The document, signed by members of the outlawed Democratic Solidarity and the Democratic Socialist Current political parties, was delivered last week to Cuba's Council of State, which is headed by President Fidel Castro.

Volcanic Ash Rains on Ecuador's Capital

QUITO, Ecuador--The southern part of of Ecuador's capital city Quito was covered with about an inch of ash as a nearby volcano began smoking and threatened to erupt.

Quito and the surrounding area was upgraded to "orange alert" Monday night under the threat of an eruption of the Guagua Pichincha volcano 7 1/2 miles from the city.


Japanese Cult Says It's Scaling Back

TOKYO--Bowing to fierce public pressure, the Japanese doomsday cult accused of a 1995 nerve gas attack on Tokyo subways said it would close its branches, stop recruiting and cease using its current name.

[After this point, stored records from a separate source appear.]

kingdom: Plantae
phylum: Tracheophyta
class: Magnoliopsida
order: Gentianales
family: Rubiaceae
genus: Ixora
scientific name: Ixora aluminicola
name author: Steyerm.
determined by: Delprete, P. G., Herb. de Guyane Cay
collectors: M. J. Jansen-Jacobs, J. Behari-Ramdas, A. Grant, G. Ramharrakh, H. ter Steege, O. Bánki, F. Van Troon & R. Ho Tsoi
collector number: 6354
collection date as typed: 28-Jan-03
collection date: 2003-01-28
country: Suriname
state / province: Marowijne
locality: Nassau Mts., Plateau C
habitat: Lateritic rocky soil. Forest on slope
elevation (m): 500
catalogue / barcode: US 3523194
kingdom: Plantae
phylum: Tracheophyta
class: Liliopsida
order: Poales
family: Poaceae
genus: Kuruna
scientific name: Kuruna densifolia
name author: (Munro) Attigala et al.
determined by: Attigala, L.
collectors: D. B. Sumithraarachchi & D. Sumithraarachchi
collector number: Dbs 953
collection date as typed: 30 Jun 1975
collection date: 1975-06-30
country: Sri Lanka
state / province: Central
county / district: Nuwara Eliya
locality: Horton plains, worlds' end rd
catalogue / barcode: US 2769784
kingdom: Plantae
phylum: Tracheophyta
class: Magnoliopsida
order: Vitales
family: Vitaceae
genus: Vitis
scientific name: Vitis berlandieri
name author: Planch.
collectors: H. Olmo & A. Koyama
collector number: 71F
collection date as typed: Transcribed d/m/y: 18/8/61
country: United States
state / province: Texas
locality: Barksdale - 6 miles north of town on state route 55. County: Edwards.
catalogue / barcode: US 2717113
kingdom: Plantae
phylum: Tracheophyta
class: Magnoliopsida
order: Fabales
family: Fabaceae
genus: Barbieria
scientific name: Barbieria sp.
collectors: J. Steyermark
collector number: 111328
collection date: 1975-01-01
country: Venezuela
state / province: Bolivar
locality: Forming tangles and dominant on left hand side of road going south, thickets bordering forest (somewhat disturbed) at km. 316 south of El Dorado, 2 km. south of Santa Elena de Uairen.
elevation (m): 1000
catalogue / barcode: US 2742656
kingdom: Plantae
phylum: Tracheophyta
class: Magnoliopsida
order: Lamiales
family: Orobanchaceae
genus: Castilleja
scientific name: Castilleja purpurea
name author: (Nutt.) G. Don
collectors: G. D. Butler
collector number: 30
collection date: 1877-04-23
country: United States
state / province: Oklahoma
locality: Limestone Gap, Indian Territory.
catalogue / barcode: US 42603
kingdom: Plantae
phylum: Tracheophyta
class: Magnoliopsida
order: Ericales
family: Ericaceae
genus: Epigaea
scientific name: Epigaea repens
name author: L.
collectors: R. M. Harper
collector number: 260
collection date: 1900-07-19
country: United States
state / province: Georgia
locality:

But the Aum Shinrikyo group did not offer a public apology for the incident that killed 12 and left thousands ill, saying only it was considering its future in light of recent comments by cult leader Shoko Asahara.

Cult representative Tatsuko Muraoka told a packed news conference the group had decided to suspend most of its activities as a "temporary measure" because of strong public opposition and a recent police crackdown that had already forced them to close branch offices earlier this month.

Gunmen Attack Building in Kashmir

NEW DELHI--Gunmen fired grenade launchers at a heavily guarded state government building in Kashmir and killed a police officer in a gunfight, authorities said.

It was the first time since 1991 that militants had gotten close enough to the government building, called the Secretariat, to fire missiles onto the lawns. Police said the gunmen were within 500 yards of the building in Srinagar, the summer capital of Jammu-Kashmir state.

Four security officers were injured, along with a government clerk.


Turkish Troops Pursue Kurds in Iraq

TUNCELI, Turkey--Thousands of Turkish troops supported by air power have crossed into northern Iraq to hunt down Kurdish rebels who have vowed never to surrender, a senior Turkish military official said.

Some 5,000 troops crossed the border at three points on Monday to reinforce soldiers there, the official told the Reuters news service.

They attacked positions held by Kurdish Workers' Party forces loyal to rebel leader Abdullah Ocalan, who has been sentenced to death in Turkey.

Sex Charges Dropped Against German

TEHRAN--Charges of illicit sex that could have meant the death penalty for a German businessman in Iran have been dropped, defense lawyers and news reports said. Helmut Hofer had been condemned to death for allegedly having sex with a Muslim woman outside of marriage. His second retrial was adjourned, with a final verdict expected within a week.


"We believe that the size and resources of the American intelligence community are vastly overrepresented in our country and should be reduced in a big way."

-- A senior German diplomat, speaking after the United States recalled three CIA agents at Germany's request.